Vector Databases
Vector databases enable semantic search — instead of searching by exact word matching, the system understands text meaning and finds similar content.
How Does It Work?
- Embedding — each text is converted to a numerical vector (1536 dimensions) by an AI model
- Storage — vectors are stored in the database along with the original text and metadata
- Search — the user’s question is converted to a vector and compared with stored vectors (cosine distance)
- Results — the system returns the best matching entries
Use Cases
- RAG (Retrieval-Augmented Generation) — enriching AI responses with context from the knowledge base
- Semantic search — finding similar documents, articles, FAQ
- Chat with knowledge base — ask a question, AI answers based on your documents
Requirements
A vector database requires an AI connector (OpenAI, Gemini, or Claude) with embedding support for generating vectors.
Entries
Each entry in the vector database contains:
- Text content
- Embedding vector
- Metadata (e.g., source URL)
- Source association (type + ID, e.g., Kb::Entry #35)

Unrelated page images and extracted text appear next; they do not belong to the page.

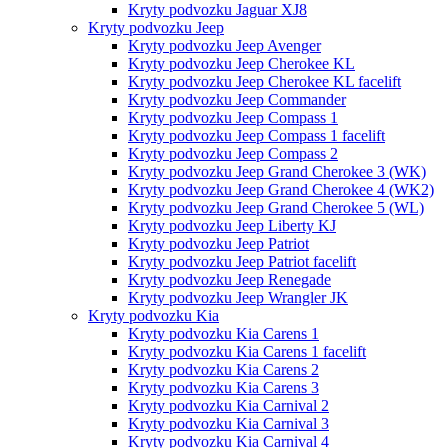
Kryty podvozku Jaguar XJ8
Kryty podvozku Jeep
Kryty podvozku Jeep Avenger
Kryty podvozku Jeep Cherokee KL
Kryty podvozku Jeep Cherokee KL facelift
Kryty podvozku Jeep Commander
Kryty podvozku Jeep Compass 1
Kryty podvozku Jeep Compass 1 facelift
Kryty podvozku Jeep Compass 2
Kryty podvozku Jeep Grand Cherokee 3 (WK)
Kryty podvozku Jeep Grand Cherokee 4 (WK2)
Kryty podvozku Jeep Grand Cherokee 5 (WL)
Kryty podvozku Jeep Liberty KJ
Kryty podvozku Jeep Patriot
Kryty podvozku Jeep Patriot facelift
Kryty podvozku Jeep Renegade
Kryty podvozku Jeep Wrangler JK
Kryty podvozku Kia
Kryty podvozku Kia Carens 1
Kryty podvozku Kia Carens 1 facelift
Kryty podvozku Kia Carens 2
Kryty podvozku Kia Carens 3
Kryty podvozku Kia Carnival 2
Kryty podvozku Kia Carnival 3
Kryty podvozku Kia Carnival 4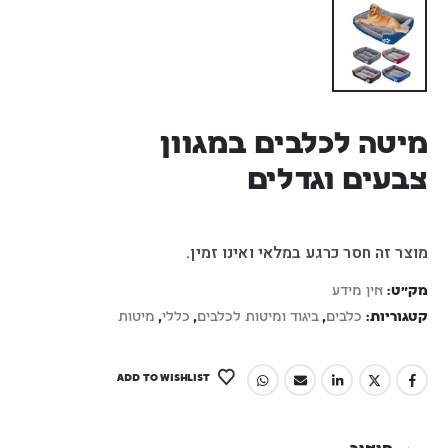
מיטה לכלבים במגוון
צבעים וגדלים
מוצר זה חסר כרגע במלאי ואינו זמין.
מק"ט:
אין מידע
קטגוריות:
כלבים
,
ביגוד ומיטות לכלבים
,
כללי
,
מיטות
ADD TO WISHLIST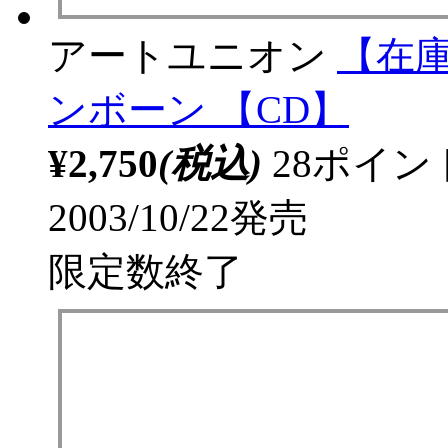
アートユニオン
【在庫
ンボーン 【CD】
¥2,750
(税込)
28ポイ
2003/10/22発売
限定数終了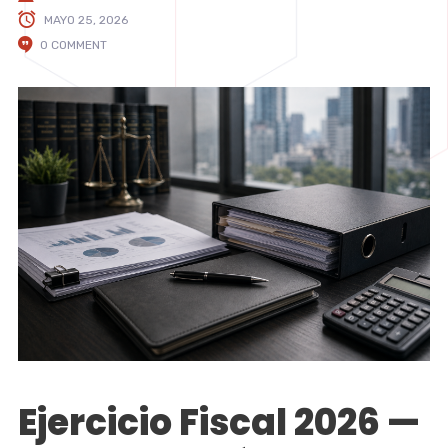
MAYO 25, 2026
0 COMMENT
Ejercicio Fiscal 2026 —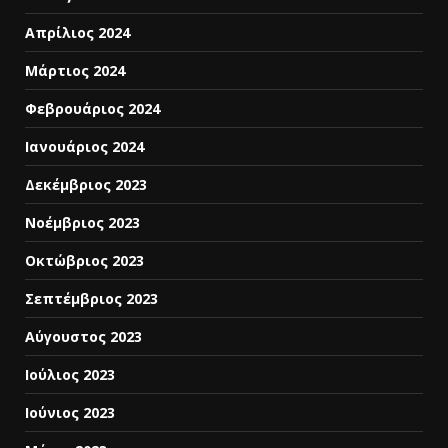
Απρίλιος 2024
Μάρτιος 2024
Φεβρουάριος 2024
Ιανουάριος 2024
Δεκέμβριος 2023
Νοέμβριος 2023
Οκτώβριος 2023
Σεπτέμβριος 2023
Αύγουστος 2023
Ιούλιος 2023
Ιούνιος 2023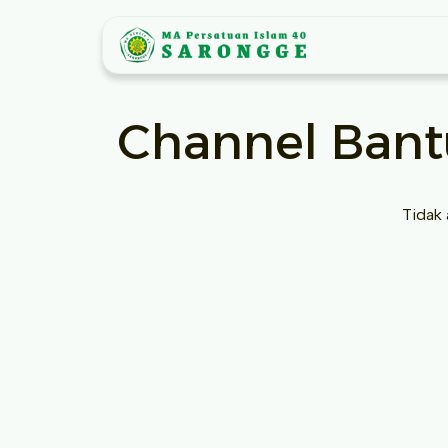
Skip ke Konten
Channel Bant
Tidak 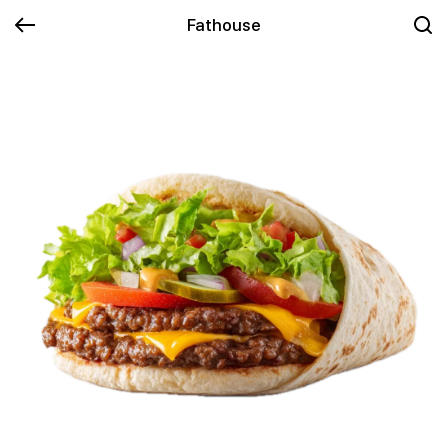
Fathouse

- Chunk number (when text was split)
Text Chunking
Long texts are automatically split into smaller fragments (chunks) before generating embeddings. Each chunk is a separate entry in the vector database — but all chunks from one source (e.g., a KB entry) are linked together.
“Chunking enabled” Option
In the vector database settings, you can enable the chunking option. This changes behavior:
| Setting | Chunk size | Effect |
|---|---|---|
| Chunking off | model’s max tokens (e.g., 8191 for OpenAI) | Text split only when exceeding model limit. Larger fragments, fewer entries |
| Chunking on | ~500 tokens (~1-2 paragraphs) | Text always split into small fragments. More precise search |
When to Enable Chunking
- Enable when the source has long documents (articles, regulations, documentation) and you need search precision — a small chunk matches a specific question better
- Leave off when entries are short (FAQ, single questions/answers) — splitting short texts doesn’t make sense
How Splitting Works
- The system recognizes text structure — Markdown headings (
## Section), paragraphs, HTML lists - A new section (heading) is a natural chunk boundary
- Each chunk gets a prefix with the section heading it belongs to — so it doesn’t lose context
- If text is HTML — the system converts it to structured text preserving headings and paragraphs
- Tokens counted exactly by tiktoken (OpenAI tokenizer) — not guessing by characters
Per-model Limits
Each embedding model has a different token limit per call. The system automatically retrieves the limit from the connector:
| Model | Max tokens | Effect with chunking OFF | Effect with chunking ON |
|---|---|---|---|
| OpenAI text-embedding-3-small | 8,191 | chunks up to ~7,800 tokens | chunks up to 500 tokens |
| Cohere embed-v4 (Bedrock) | 128,000 | practically no splitting | chunks up to 500 tokens |
| Gemini embedding | 2,048 | chunks up to ~1,900 tokens | chunks up to 500 tokens |
When switching connectors (e.g., from OpenAI to Cohere), limits adjust automatically — no need to change anything in the database settings.